Brief: Copy each entry below exactly. No images.

Data provided:
------

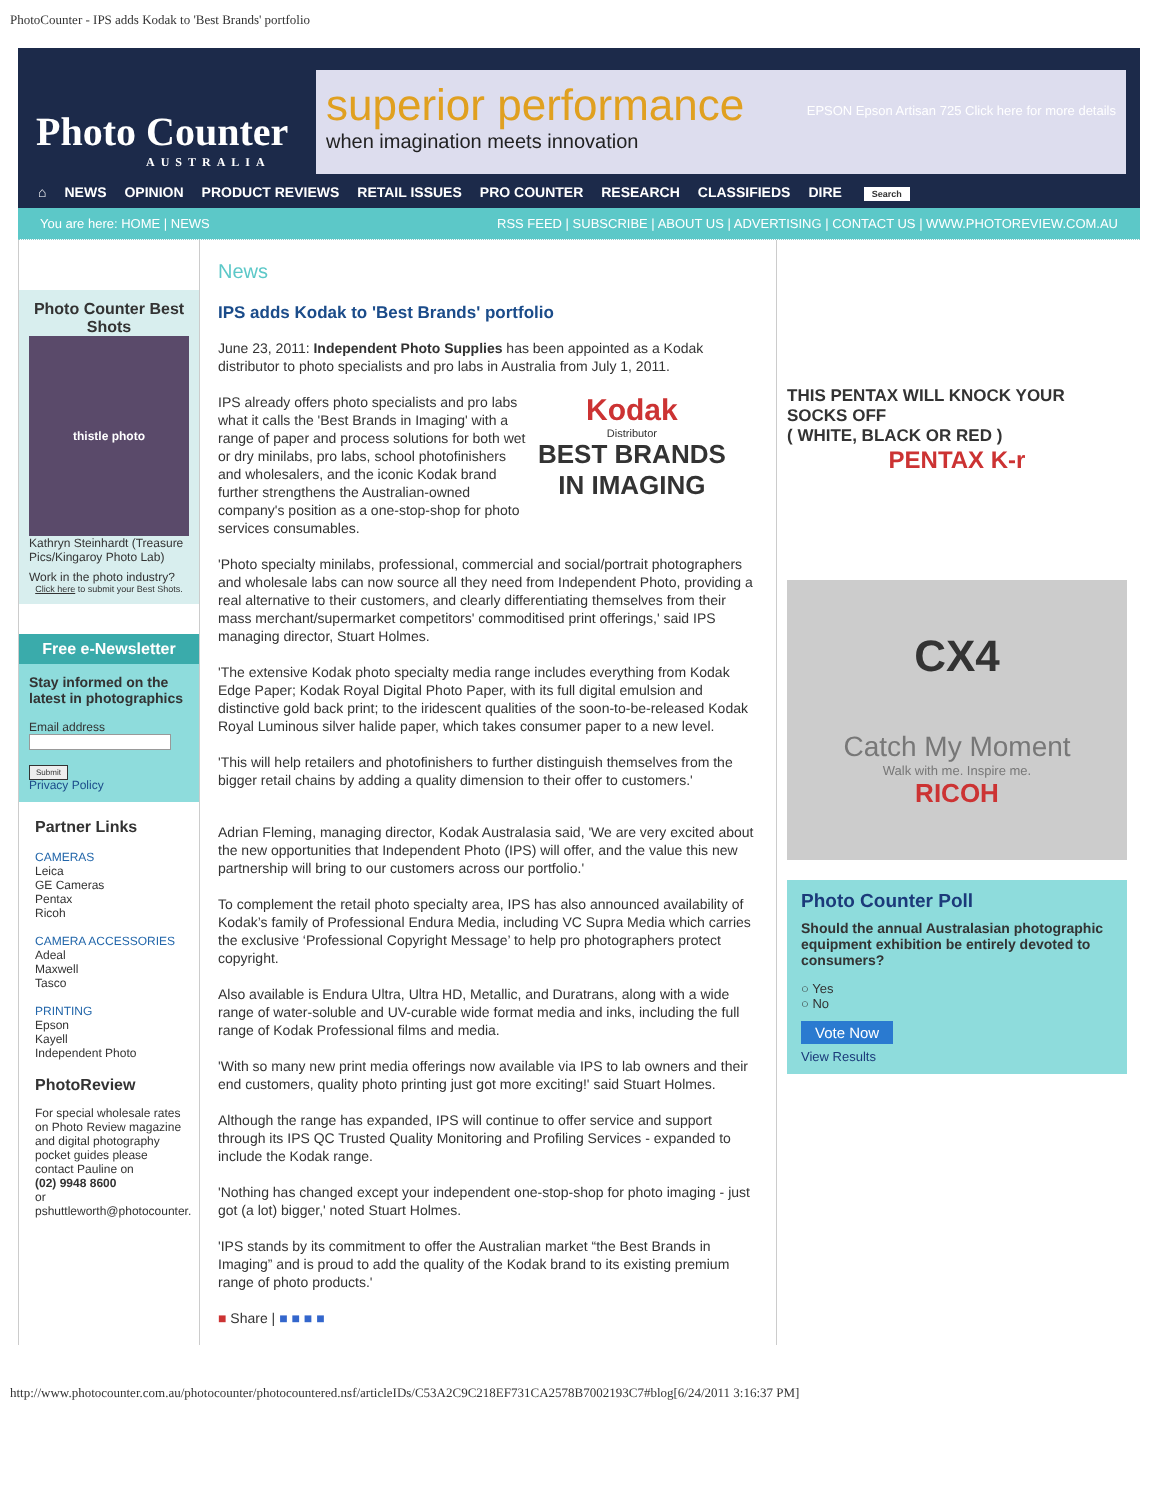PhotoCounter - IPS adds Kodak to 'Best Brands' portfolio
Photo Counter
AUSTRALIA
superior performance
when imagination meets innovation
EPSON Epson Artisan 725 Click here for more details
⌂ NEWS OPINION PRODUCT REVIEWS RETAIL ISSUES PRO COUNTER RESEARCH CLASSIFIEDS DIRE Search
You are here: HOME | NEWS RSS FEED | SUBSCRIBE | ABOUT US | ADVERTISING | CONTACT US | WWW.PHOTOREVIEW.COM.AU
Photo Counter Best Shots
thistle photo
Kathryn Steinhardt (Treasure Pics/Kingaroy Photo Lab)
Work in the photo industry?
Click here to submit your Best Shots.
Free e-Newsletter
Stay informed on the latest in photographics
Email address
Submit
Privacy Policy
Partner Links
CAMERAS
Leica
GE Cameras
Pentax
Ricoh
CAMERA ACCESSORIES
Adeal
Maxwell
Tasco
PRINTING
Epson
Kayell
Independent Photo
PhotoReview
For special wholesale rates on Photo Review magazine and digital photography pocket guides please contact Pauline on
(02) 9948 8600
or
pshuttleworth@photocounter.
News
IPS adds Kodak to 'Best Brands' portfolio
June 23, 2011: Independent Photo Supplies has been appointed as a Kodak distributor to photo specialists and pro labs in Australia from July 1, 2011.
IPS already offers photo specialists and pro labs what it calls the 'Best Brands in Imaging' with a range of paper and process solutions for both wet or dry minilabs, pro labs, school photofinishers and wholesalers, and the iconic Kodak brand further strengthens the Australian-owned company's position as a one-stop-shop for photo services consumables.
Kodak
Distributor
BEST BRANDS
IN IMAGING
'Photo specialty minilabs, professional, commercial and social/portrait photographers and wholesale labs can now source all they need from Independent Photo, providing a real alternative to their customers, and clearly differentiating themselves from their mass merchant/supermarket competitors' commoditised print offerings,' said IPS managing director, Stuart Holmes.
'The extensive Kodak photo specialty media range includes everything from Kodak Edge Paper; Kodak Royal Digital Photo Paper, with its full digital emulsion and distinctive gold back print; to the iridescent qualities of the soon-to-be-released Kodak Royal Luminous silver halide paper, which takes consumer paper to a new level.
'This will help retailers and photofinishers to further distinguish themselves from the bigger retail chains by adding a quality dimension to their offer to customers.'
Adrian Fleming, managing director, Kodak Australasia said, 'We are very excited about the new opportunities that Independent Photo (IPS) will offer, and the value this new partnership will bring to our customers across our portfolio.'
To complement the retail photo specialty area, IPS has also announced availability of Kodak’s family of Professional Endura Media, including VC Supra Media which carries the exclusive ‘Professional Copyright Message’ to help pro photographers protect copyright.
Also available is Endura Ultra, Ultra HD, Metallic, and Duratrans, along with a wide range of water-soluble and UV-curable wide format media and inks, including the full range of Kodak Professional films and media.
'With so many new print media offerings now available via IPS to lab owners and their end customers, quality photo printing just got more exciting!' said Stuart Holmes.
Although the range has expanded, IPS will continue to offer service and support through its IPS QC Trusted Quality Monitoring and Profiling Services - expanded to include the Kodak range.
'Nothing has changed except your independent one-stop-shop for photo imaging - just got (a lot) bigger,' noted Stuart Holmes.
'IPS stands by its commitment to offer the Australian market “the Best Brands in Imaging” and is proud to add the quality of the Kodak brand to its existing premium range of photo products.'
■ Share | ■ ■ ■ ■
THIS PENTAX WILL KNOCK YOUR SOCKS OFF
( WHITE, BLACK OR RED )
PENTAX K-r
CX4
Catch My Moment
Walk with me. Inspire me.
RICOH
Photo Counter Poll
Should the annual Australasian photographic equipment exhibition be entirely devoted to consumers?
○ Yes
○ No
Vote Now
View Results
http://www.photocounter.com.au/photocounter/photocountered.nsf/articleIDs/C53A2C9C218EF731CA2578B7002193C7#blog[6/24/2011 3:16:37 PM]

------

Response to this task:
PhotoCounter - IPS adds Kodak to 'Best Brands' portfolio
Photo Counter
AUSTRALIA
superior performance
when imagination meets innovation
EPSON Epson Artisan 725 Click here for more details
⌂ NEWS OPINION PRODUCT REVIEWS RETAIL ISSUES PRO COUNTER RESEARCH CLASSIFIEDS DIRE Search
You are here: HOME | NEWS RSS FEED | SUBSCRIBE | ABOUT US | ADVERTISING | CONTACT US | WWW.PHOTOREVIEW.COM.AU
Photo Counter Best Shots
thistle photo
Kathryn Steinhardt (Treasure Pics/Kingaroy Photo Lab)
Work in the photo industry?
Click here to submit your Best Shots.
Free e-Newsletter
Stay informed on the latest in photographics
Email address
Submit
Privacy Policy
Partner Links
CAMERAS
Leica
GE Cameras
Pentax
Ricoh
CAMERA ACCESSORIES
Adeal
Maxwell
Tasco
PRINTING
Epson
Kayell
Independent Photo
PhotoReview
For special wholesale rates on Photo Review magazine and digital photography pocket guides please contact Pauline on
(02) 9948 8600
or
pshuttleworth@photocounter.
News
IPS adds Kodak to 'Best Brands' portfolio
June 23, 2011: Independent Photo Supplies has been appointed as a Kodak distributor to photo specialists and pro labs in Australia from July 1, 2011.
IPS already offers photo specialists and pro labs what it calls the 'Best Brands in Imaging' with a range of paper and process solutions for both wet or dry minilabs, pro labs, school photofinishers and wholesalers, and the iconic Kodak brand further strengthens the Australian-owned company's position as a one-stop-shop for photo services consumables.
Kodak
Distributor
BEST BRANDS
IN IMAGING
'Photo specialty minilabs, professional, commercial and social/portrait photographers and wholesale labs can now source all they need from Independent Photo, providing a real alternative to their customers, and clearly differentiating themselves from their mass merchant/supermarket competitors' commoditised print offerings,' said IPS managing director, Stuart Holmes.
'The extensive Kodak photo specialty media range includes everything from Kodak Edge Paper; Kodak Royal Digital Photo Paper, with its full digital emulsion and distinctive gold back print; to the iridescent qualities of the soon-to-be-released Kodak Royal Luminous silver halide paper, which takes consumer paper to a new level.
'This will help retailers and photofinishers to further distinguish themselves from the bigger retail chains by adding a quality dimension to their offer to customers.'
Adrian Fleming, managing director, Kodak Australasia said, 'We are very excited about the new opportunities that Independent Photo (IPS) will offer, and the value this new partnership will bring to our customers across our portfolio.'
To complement the retail photo specialty area, IPS has also announced availability of Kodak’s family of Professional Endura Media, including VC Supra Media which carries the exclusive ‘Professional Copyright Message’ to help pro photographers protect copyright.
Also available is Endura Ultra, Ultra HD, Metallic, and Duratrans, along with a wide range of water-soluble and UV-curable wide format media and inks, including the full range of Kodak Professional films and media.
'With so many new print media offerings now available via IPS to lab owners and their end customers, quality photo printing just got more exciting!' said Stuart Holmes.
Although the range has expanded, IPS will continue to offer service and support through its IPS QC Trusted Quality Monitoring and Profiling Services - expanded to include the Kodak range.
'Nothing has changed except your independent one-stop-shop for photo imaging - just got (a lot) bigger,' noted Stuart Holmes.
'IPS stands by its commitment to offer the Australian market “the Best Brands in Imaging” and is proud to add the quality of the Kodak brand to its existing premium range of photo products.'
■ Share | ■ ■ ■ ■
THIS PENTAX WILL KNOCK YOUR SOCKS OFF
( WHITE, BLACK OR RED )
PENTAX K-r
CX4
Catch My Moment
Walk with me. Inspire me.
RICOH
Photo Counter Poll
Should the annual Australasian photographic equipment exhibition be entirely devoted to consumers?
○ Yes
○ No
Vote Now
View Results
http://www.photocounter.com.au/photocounter/photocountered.nsf/articleIDs/C53A2C9C218EF731CA2578B7002193C7#blog[6/24/2011 3:16:37 PM]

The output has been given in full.